Consider that Android is based on kernel version 3.4 with some Google modifications.  That means it runs Linux under the hood, even if the interface doesn’t look anything like KDE or GNOME.  And it’s running on millions of devices out there.  Phones and tablets in the hands of consumers world wide.  Linux doesn’t need to win the desktop battle any more.  It’s already ahead in the war for computing dominance.

It happened not because Linux was a clearly superior alternative to Windows-based computing.  It didn’t happen because users finally got fed up with horrible “every other version” nonsense from Redmond.  It happened because Linux offered something Windows has never been able to give developers – flexibility.

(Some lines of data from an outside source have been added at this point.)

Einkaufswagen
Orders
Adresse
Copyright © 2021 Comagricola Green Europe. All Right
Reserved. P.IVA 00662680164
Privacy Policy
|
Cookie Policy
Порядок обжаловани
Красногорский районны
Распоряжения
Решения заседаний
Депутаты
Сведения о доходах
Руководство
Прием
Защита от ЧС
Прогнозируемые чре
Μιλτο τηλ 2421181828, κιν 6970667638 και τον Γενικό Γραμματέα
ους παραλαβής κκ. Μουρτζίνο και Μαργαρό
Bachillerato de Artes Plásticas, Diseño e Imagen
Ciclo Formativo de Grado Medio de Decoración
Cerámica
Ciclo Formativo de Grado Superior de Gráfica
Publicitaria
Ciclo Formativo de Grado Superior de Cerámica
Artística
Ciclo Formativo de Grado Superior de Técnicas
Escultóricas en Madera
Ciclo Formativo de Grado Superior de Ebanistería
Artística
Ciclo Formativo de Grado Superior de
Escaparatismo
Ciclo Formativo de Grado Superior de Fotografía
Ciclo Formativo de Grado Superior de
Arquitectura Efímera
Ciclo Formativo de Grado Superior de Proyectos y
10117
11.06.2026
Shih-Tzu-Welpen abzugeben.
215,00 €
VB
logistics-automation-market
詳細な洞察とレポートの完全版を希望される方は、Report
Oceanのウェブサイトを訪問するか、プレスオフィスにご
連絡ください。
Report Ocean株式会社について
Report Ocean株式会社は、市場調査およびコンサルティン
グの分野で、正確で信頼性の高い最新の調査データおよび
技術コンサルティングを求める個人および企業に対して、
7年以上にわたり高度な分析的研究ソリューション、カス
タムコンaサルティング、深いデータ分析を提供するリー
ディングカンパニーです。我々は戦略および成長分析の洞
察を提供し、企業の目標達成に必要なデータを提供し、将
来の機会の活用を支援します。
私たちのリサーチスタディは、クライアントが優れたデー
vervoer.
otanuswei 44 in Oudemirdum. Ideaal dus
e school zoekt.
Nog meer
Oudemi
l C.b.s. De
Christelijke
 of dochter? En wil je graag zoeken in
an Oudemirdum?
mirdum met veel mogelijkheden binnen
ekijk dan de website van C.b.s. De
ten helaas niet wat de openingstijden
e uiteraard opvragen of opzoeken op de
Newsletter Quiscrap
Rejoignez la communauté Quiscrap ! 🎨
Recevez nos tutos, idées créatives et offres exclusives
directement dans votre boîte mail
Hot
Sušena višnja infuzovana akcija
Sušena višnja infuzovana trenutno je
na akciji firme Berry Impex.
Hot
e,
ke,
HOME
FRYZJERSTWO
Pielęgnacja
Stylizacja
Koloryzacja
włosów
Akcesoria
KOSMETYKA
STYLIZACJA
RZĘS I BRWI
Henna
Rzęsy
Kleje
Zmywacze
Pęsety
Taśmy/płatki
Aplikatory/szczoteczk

I’ve said more than once that the inherent flexibility of Linux could be considered a detriment to desktop dominance.  If you don’t like your window manager you can trade it out.  Swap GNOME for xfce or KDE if you prefer something different.  You can trade filesystems if you want.  You can pull out pieces of just about everything whenever you desire, even the kernel.  Without the mantra of forcing the user to accept what’s offered, people not only swap around at the drop of a hat but are also free to spin their own distro whenever they want.  As of this writing, Ubuntu has 72 distinct projects based on the core distro.  Is it a wonder why people have a hard time figuring out what to install?

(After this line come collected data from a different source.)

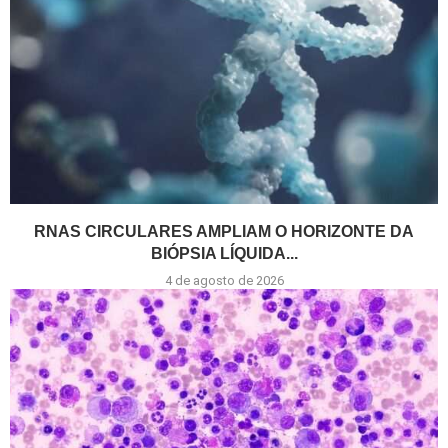
RNAS CIRCULARES AMPLIAM O HORIZONTE DA
BIÓPSIA LÍQUIDA...
4 de agosto de 2026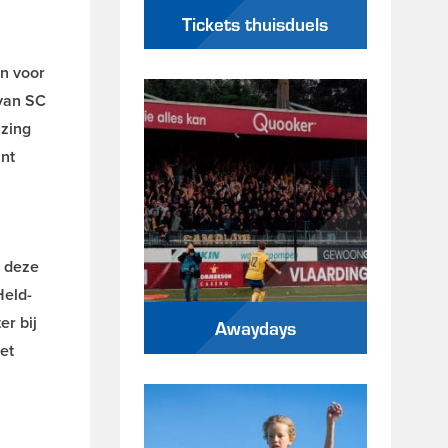
Tickets thuisduels
en voor
van SC
jzing
ant
e deze
Held-
r bij
Awaydays
et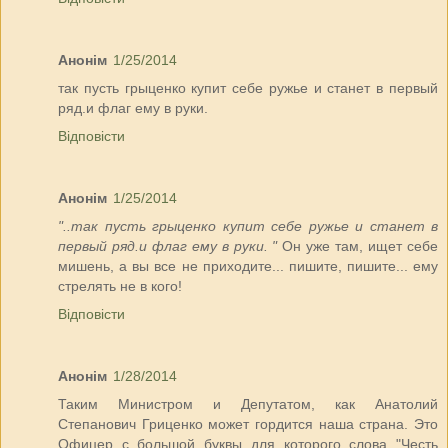
Анонім
1/25/2014
так пусть грыценко купит себе ружье и станет в первый
ряд.и флаг ему в руки.
Відповісти
Анонім
1/25/2014
"..так пусть грыценко купит себе ружье и станет в
первый ряд.и флаг ему в руки. "
Он уже там, ищет себе
мишень, а вы все не приходите... пишите, пишите... ему
стрелять не в кого!
Відповісти
Анонім
1/28/2014
Таким Министром и Депутатом, как Анатолий
Степанович Гриценко может гордится наша страна. Это
Офицер с большой буквы для которого слова "Честь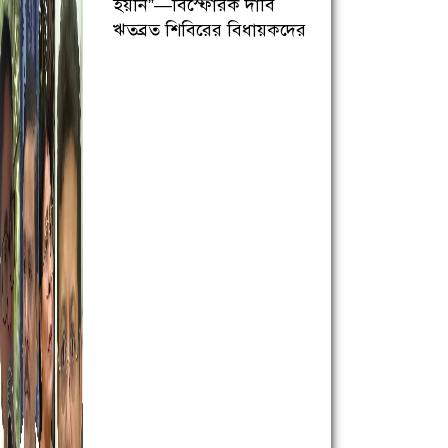
হয়নি”—বিস্ফোরক দাবি
ঋতব্রত শিবিরের বিধায়কদের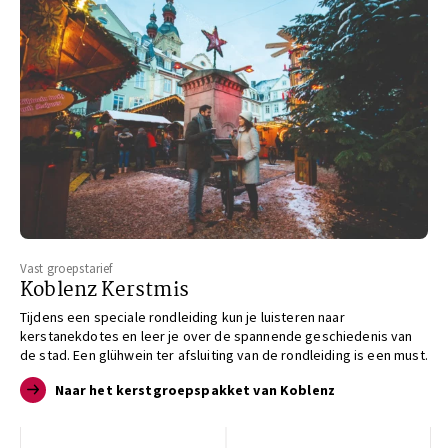
Vast groepstarief
Koblenz Kerstmis
Tijdens een speciale rondleiding kun je luisteren naar
kerstanekdotes en leer je over de spannende geschiedenis van
de stad. Een glühwein ter afsluiting van de rondleiding is een must.
Naar het kerstgroepspakket van Koblenz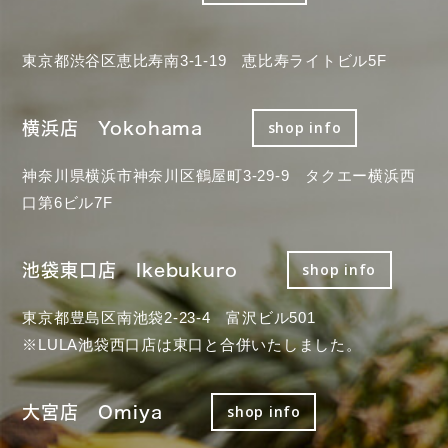
東京都渋谷区恵比寿南3-1-19 恵比寿ライトビル5F
横浜店 Yokohama
shop info
神奈川県横浜市神奈川区鶴屋町3-29-9 タクエー横浜西
口第6ビル7F
池袋東口店 Ikebukuro
shop info
東京都豊島区南池袋2-23-4 富沢ビル501
※LULA池袋西口店は東口と合併いたしました。
大宮店 Omiya
shop info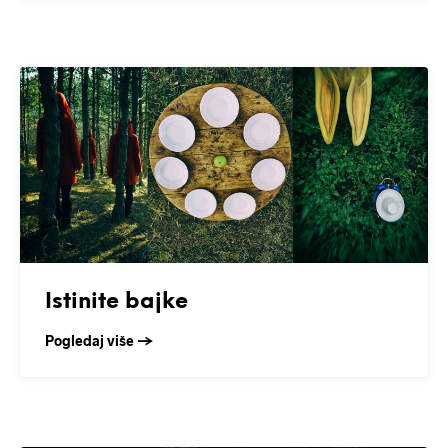
Istinite bajke
Pogledaj više →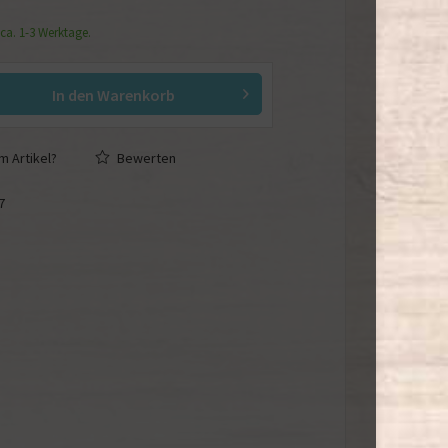
 ca. 1-3 Werktage.
In den
Warenkorb
 Artikel?
Bewerten
7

Android, on the other hand, has minimal flexibility when it comes to the OS.  Google lets the carriers put their own UI customizations in place, and the hacker community has spun some very interesting builds of their own.  But the rank and file mobile device user isn’t going to go out and hack their way to OS nirvana.  They take what’s offered and use it in their daily computing lives.  Android’s development flexibility means it can be installed on a variety of hardware, from low end mobile phones to high end tablets.  Microsoft has much more stringent rules for hardware running their mobile OS.  Android’s licensing model is also a bit more friendly (it’s hard to beat free).

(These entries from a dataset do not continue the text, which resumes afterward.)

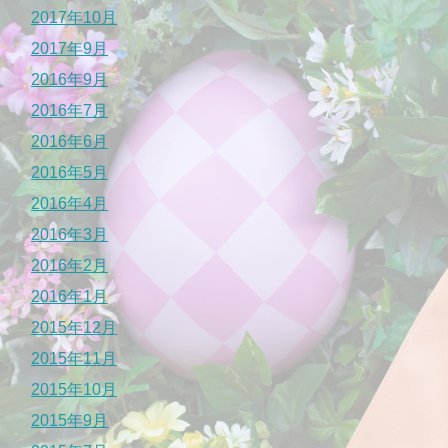
2017年10月
2017年9月
2016年9月
2016年7月
2016年6月
2016年5月
2016年4月
2016年3月
2016年2月
2016年1月
2015年12月
2015年11月
2015年10月
2015年9月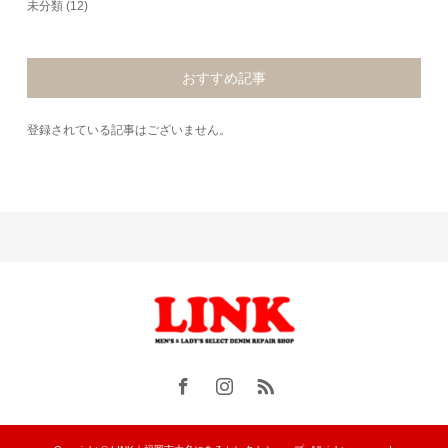
未分類
(12)
おすすめ記事
登録されている記事はございません。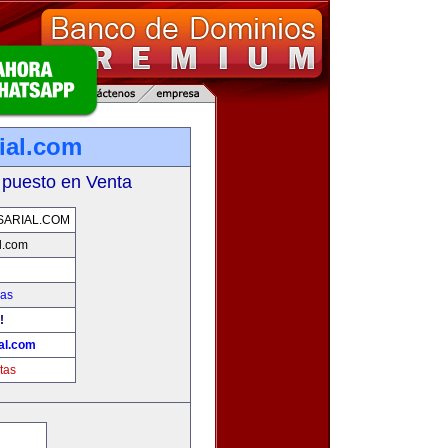
ial.com
 puesto en Venta
ARIAL.COM
l.com
ias
!
al.com
tas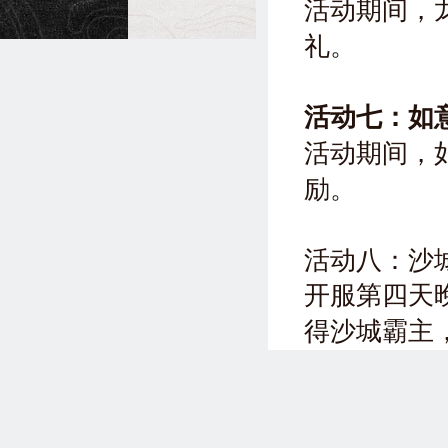
活动期间，
礼。
活动七：如
活动期间，
励。
活动八：沙
开服第四天
得沙城霸主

If the market is really driving toward a model of mobile devices replacing larger desktop computing, then Android may have given Linux the lead that it needs in the war for computing dominance.  Linux is already the choice for appliance computing.  Virtualization hypervisors other than Hyper-V are either Linux under the hood or owe much of their success to Linux.  Mobile devices are dominated by Linux.  Analysts were so focused on how Linux was a subpar performer when it came to workstation mindshare that they forgot to see that the other fronts in the battle were being quietly lost by Microsoft.


Tom’s Take

I’m not going to jump right out there and say that Linux is going to take over the desktop any time soon.  It doesn’t have to.  With the backing of Google and Android, it can quietly keep right on replacing desktop machines as they die off and mobile devices start replicating that functionality.  While I spend time on my old desktop PC now, it’s mostly for game playing.  The other functions that I use computers for, like email and web surfing, are slowly being replaced by mobile devices.  Whether or not you realize it, Linux and *BSD make up a large majority of the devices that people use in every day computing.  The hears and minds of the people were won by Linux without unseating the king of the desktop.  All that remains is to see how Microsoft chooses to act.  With a lead like the one Android has already in the mobile market, the war might be over before we know it.